- Im Krisenstaat Sudan ist Ministerpräsident Abdullah Hamdok überraschend zurückgetreten.
- Er habe sein Versprechen, eine politische Katastrophe in dem Land am Horn von Afrika zu verhindern, nicht einhalten können, sagte er zur Erklärung.
- Vor wenigen Tagen war es im Sudan, wie auch in den Wochen zuvor, wieder zu blutigen Demonstrationen gegen die Übergangsregierung, an der das Militär beteiligt ist, gekommen.
«Ich habe beschlossen, meinen Rücktritt bekannt zu geben und Platz für andere zu machen», sagte Hamdok am späten Sonntagabend im Staatsfernsehen. Der Regierungschef war Ende Oktober bei einem Militärputsch entmachtet und erst nach Druck aus dem In- und Ausland am 21. November wieder ins Amt eingesetzt worden.
Laut einer Vereinbarung mit dem Militärmachthaber General Abdel Fattah al-Burhan durfte Hamdok ein Kabinett mit zivilen Vertretern bilden. Al-Burhan stand jedoch als Anführer des Souveränen Rats gemeinsam mit Hamdok an der Spitze der neuen Übergangsregierung. Dem Souveränen Rat gehören auch Vertreter des Militärs an, denen schwere Menschenrechtsverstösse und Korruption vorgeworfen werden.
Erneut Tote nach Protesten
In den vergangenen Tagen waren bei Demonstrationen gegen die Beteiligung des Militärs an der Übergangsregierung nach Angaben des Zentralkomitees der sudanesischen Ärzte erneut Menschen von Sicherheitskräften getötet worden. Die Protestler forderten immer wieder eine Machtübergabe des Militärs an eine zivile Regierung. Sie warfen Hamdok Verrat vor.
Der Rücktritt Hamdoks versetzt den Sudan in ein politisches Vakuum. Es blieb am Sonntagabend unklar, ob ein ziviler Politiker oder ein Militärvertreter Hamdoks Posten übernehmen wird.
Demokratische Wahlen geplant
Laut dem ARD-Korrespondenten Tilo Spanhel in Kairo sind die Menschen in den letzten Monaten und Tagen auf die Strasse gegangen, weil sie Angst um ihre Revolution hatten. Der Sudan wurde fast 30 Jahre lang von Omar al-Baschir mit harter Hand regiert. Der Langzeit-Machthaber wurde im April 2019 durch monatelange Massenproteste und einen Militärputsch aus dem Amt getrieben.

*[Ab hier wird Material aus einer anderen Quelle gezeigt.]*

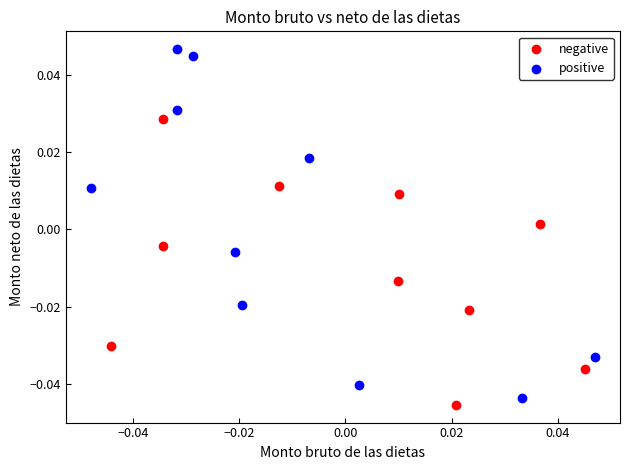

Which series has the largest Y range (max minus min)?

positive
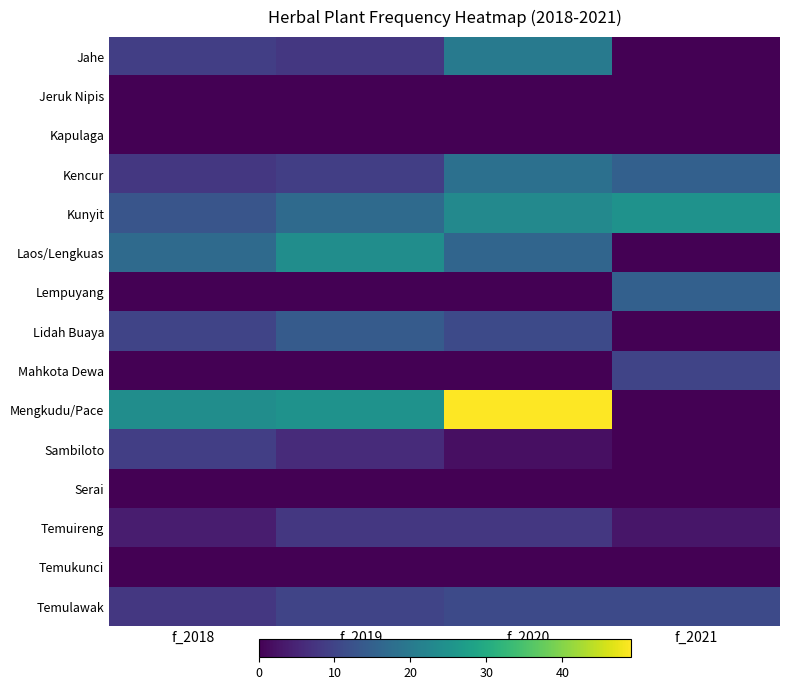

Reading left to right, list all the values displayed in this chart.

Jahe: f_2018=9	f_2019=8	f_2020=20	f_2021=0
Jeruk Nipis: f_2018=0	f_2019=0	f_2020=0	f_2021=0
Kapulaga: f_2018=0	f_2019=0	f_2020=0	f_2021=0
Kencur: f_2018=8	f_2019=9	f_2020=18	f_2021=15
Kunyit: f_2018=13	f_2019=17	f_2020=23	f_2021=25
Laos/Lengkuas: f_2018=17	f_2019=24	f_2020=16	f_2021=0
Lempuyang: f_2018=0	f_2019=0	f_2020=0	f_2021=15
Lidah Buaya: f_2018=10	f_2019=14	f_2020=11	f_2021=0
Mahkota Dewa: f_2018=0	f_2019=0	f_2020=0	f_2021=10
Mengkudu/Pace: f_2018=24	f_2019=25	f_2020=49	f_2021=0
Sambiloto: f_2018=9	f_2019=6	f_2020=2	f_2021=0
Serai: f_2018=0	f_2019=0	f_2020=0	f_2021=0
Temuireng: f_2018=4	f_2019=8	f_2020=8	f_2021=3
Temukunci: f_2018=0	f_2019=0	f_2020=0	f_2021=0
Temulawak: f_2018=8	f_2019=10	f_2020=11	f_2021=11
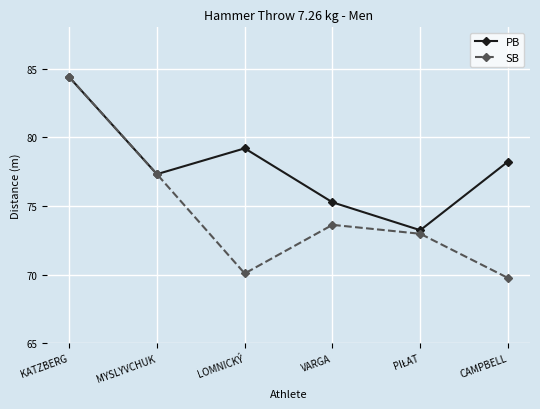

At which category is the sum across all series the highest?

KATZBERG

Die zentrale Forderung der Revolution war, dass das Militär wegmüsse. «Die Menschen wollten, dass es eine demokratische und freie Wahl und von ihnen bestimmte Regierung gibt», erläutert Spanhel. Doch dieses konnte sich retten: Das Militär und die zivile Opposition einigten sich auf eine Übergangsregierung, die den Weg zu demokratischen Wahlen 2022 ebnen sollte.
Zudem waren umfangreiche Wirtschaftsreformen geplant, durch die das Militär erhebliche ökonomische Verluste hätte hinnehmen müssen. Das Militär war auch gegen die von Hamdok vorangetriebene Aufarbeitung von Menschenrechtsverstössen.

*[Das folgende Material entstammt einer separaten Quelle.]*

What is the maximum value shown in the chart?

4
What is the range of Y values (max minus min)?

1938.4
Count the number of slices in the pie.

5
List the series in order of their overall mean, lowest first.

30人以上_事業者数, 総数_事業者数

Der Internationale Währungsfonds IWF hätte eigentlich massiv Schulden erlassen sollen. Doch mit dem Militär an der Macht wisse man nicht, wie es weiter geht, so der ARD-Korrespondent. «Es hätte ganz dringend Geld gebraucht, weil es ein hohes Mass an Armut im Land gibt. Und weil die Hungerkrisen immer häufiger werden.»